Desmonnier started at the county home page and navigated to the Property Research and Records page and to MAPS Online, showing how to look up parcels by address, parcel number or tax-account number and open a property fact sheet. "Today I'm going to show you how to research online to find information and records for parcels in unincorporated Clark County," she said.

Using MAPS Online, she turned on layers for subdivisions and information icons to display recorded subdivision names and linked records; she demonstrated historical aerial imagery, noting the county has imagery as old as 1955 and later years like 1998 to illustrate change over time. She also showed environmental and topographic layers (two-foot contour lines) and building footprints; clicking an elevation contour showed a flat-area elevation example of 290 feet, which she said is the kind of information useful when preparing plot plans for building permit applications.

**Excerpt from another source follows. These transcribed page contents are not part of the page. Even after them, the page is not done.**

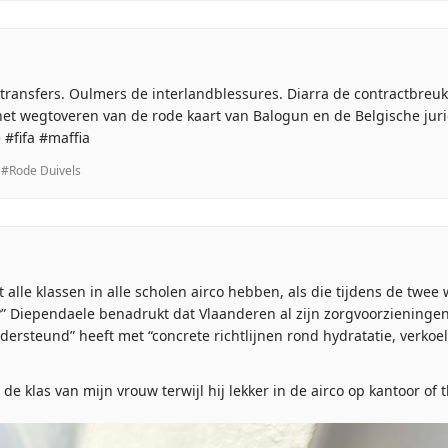
ransfers. Oulmers de interlandblessures. Diarra de contractbreuk
het wegtoveren van de rode kaart van Balogun en de Belgische jur
 #fifa #maffia
#Rode Duivels
at alle klassen in alle scholen airco hebben, als die tijdens de tw
n?” Diependaele benadrukt dat Vlaanderen al zijn zorgvoorzieningen
ersteund” heeft met “concrete richtlijnen rond hydratatie, verkoe
de klas van mijn vrouw terwijl hij lekker in de airco op kantoor of t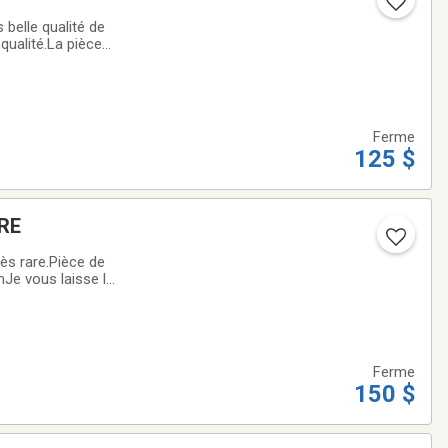
elle qualité de
qualité.La pièce
elle qualité et
Ferme
125 $
ARE
s rare.Pièce de
mJe vous laisse le
onnaie que vous
Ferme
150 $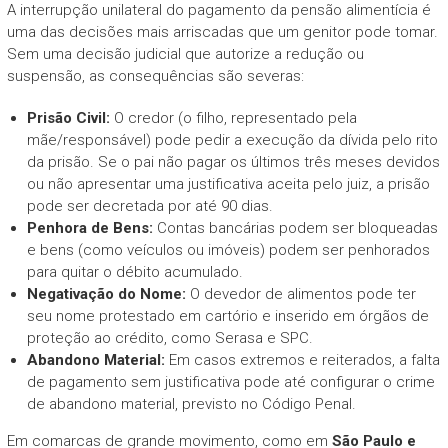
A interrupção unilateral do pagamento da pensão alimentícia é
uma das decisões mais arriscadas que um genitor pode tomar.
Sem uma decisão judicial que autorize a redução ou
suspensão, as consequências são severas:
Prisão Civil:
O credor (o filho, representado pela
mãe/responsável) pode pedir a execução da dívida pelo rito
da prisão. Se o pai não pagar os últimos três meses devidos
ou não apresentar uma justificativa aceita pelo juiz, a prisão
pode ser decretada por até 90 dias.
Penhora de Bens:
Contas bancárias podem ser bloqueadas
e bens (como veículos ou imóveis) podem ser penhorados
para quitar o débito acumulado.
Negativação do Nome:
O devedor de alimentos pode ter
seu nome protestado em cartório e inserido em órgãos de
proteção ao crédito, como Serasa e SPC.
Abandono Material:
Em casos extremos e reiterados, a falta
de pagamento sem justificativa pode até configurar o crime
de abandono material, previsto no Código Penal.
Em comarcas de grande movimento, como em
São Paulo e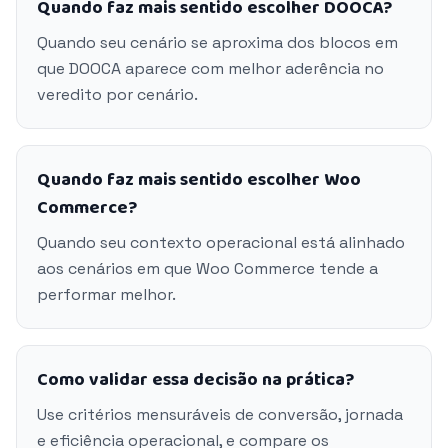
Quando faz mais sentido escolher DOOCA?
Quando seu cenário se aproxima dos blocos em
que DOOCA aparece com melhor aderência no
veredito por cenário.
Quando faz mais sentido escolher Woo
Commerce?
Quando seu contexto operacional está alinhado
aos cenários em que Woo Commerce tende a
performar melhor.
Como validar essa decisão na prática?
Use critérios mensuráveis de conversão, jornada
e eficiência operacional, e compare os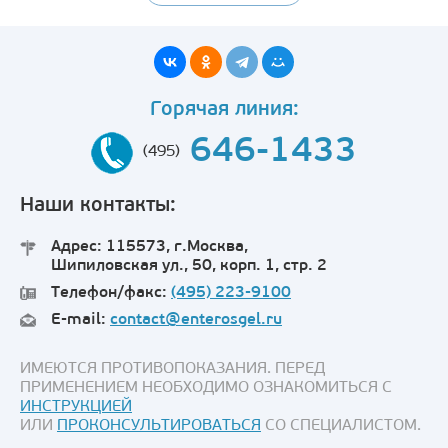
Горячая линия:
646-1433
(495)
Наши контакты:
Адрес: 115573, г.Москва,
Шипиловская ул., 50, корп. 1, стр. 2
Телефон/факс:
(495) 223-9100
E-mail:
contact@enterosgel.ru
ИМЕЮТСЯ ПРОТИВОПОКАЗАНИЯ. ПЕРЕД
ПРИМЕНЕНИЕМ НЕОБХОДИМО ОЗНАКОМИТЬСЯ С
ИНСТРУКЦИЕЙ
ИЛИ
ПРОКОНСУЛЬТИРОВАТЬСЯ
СО СПЕЦИАЛИСТОМ.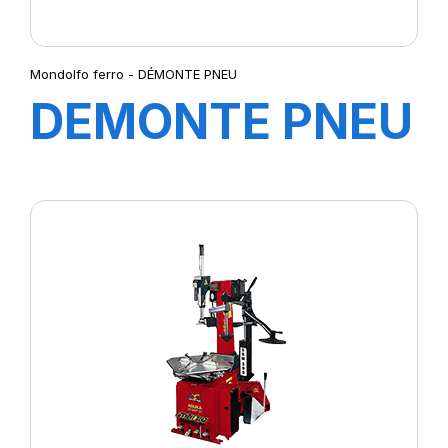
Mondolfo ferro - DÉMONTE PNEU
DEMONTE PNEU
POIDS LOURDS
TBE 155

The demonstration covered permit-related layers and legends, including development review layers and an active code enforcement layer where case numbers and statuses appear on a parcel. Desmonnier opened a permit record that had been scanned and explained that many permit documents have been imported into the county's digital imaging system (OnBase), while older records may still exist on microfilm or paper.

She walked attendees through the Property Information Center tabs (account, building, permits, miscellaneous documents) and pointed out the issuing-agency column that shows whether a permit was issued by Clark County or by a city such as Vancouver. For zoning questions she linked to the Clark County Code Title 40 (Unified Development Code) and showed where to find setback and district standards.

Desmonnier also reviewed the county's permitting systems (LMS and Tidemark), demonstrated searching LMS by permit number and noted LMS has been in use since 2016. She advised that the availability of specific scanned records varies depending on what has already been digitized and imported.

The session concluded with a short Q&A during which attendees asked about locating traffic studies, the scope of Community Development programs and how jurisdictional changes affect records. The moderator closed the lab and announced the next session on weatherization.

The county recorded the session for CVTV and posted it to the county website; attendees were directed to the Property Research and Records page to begin searches or to submit requests through the public records portal.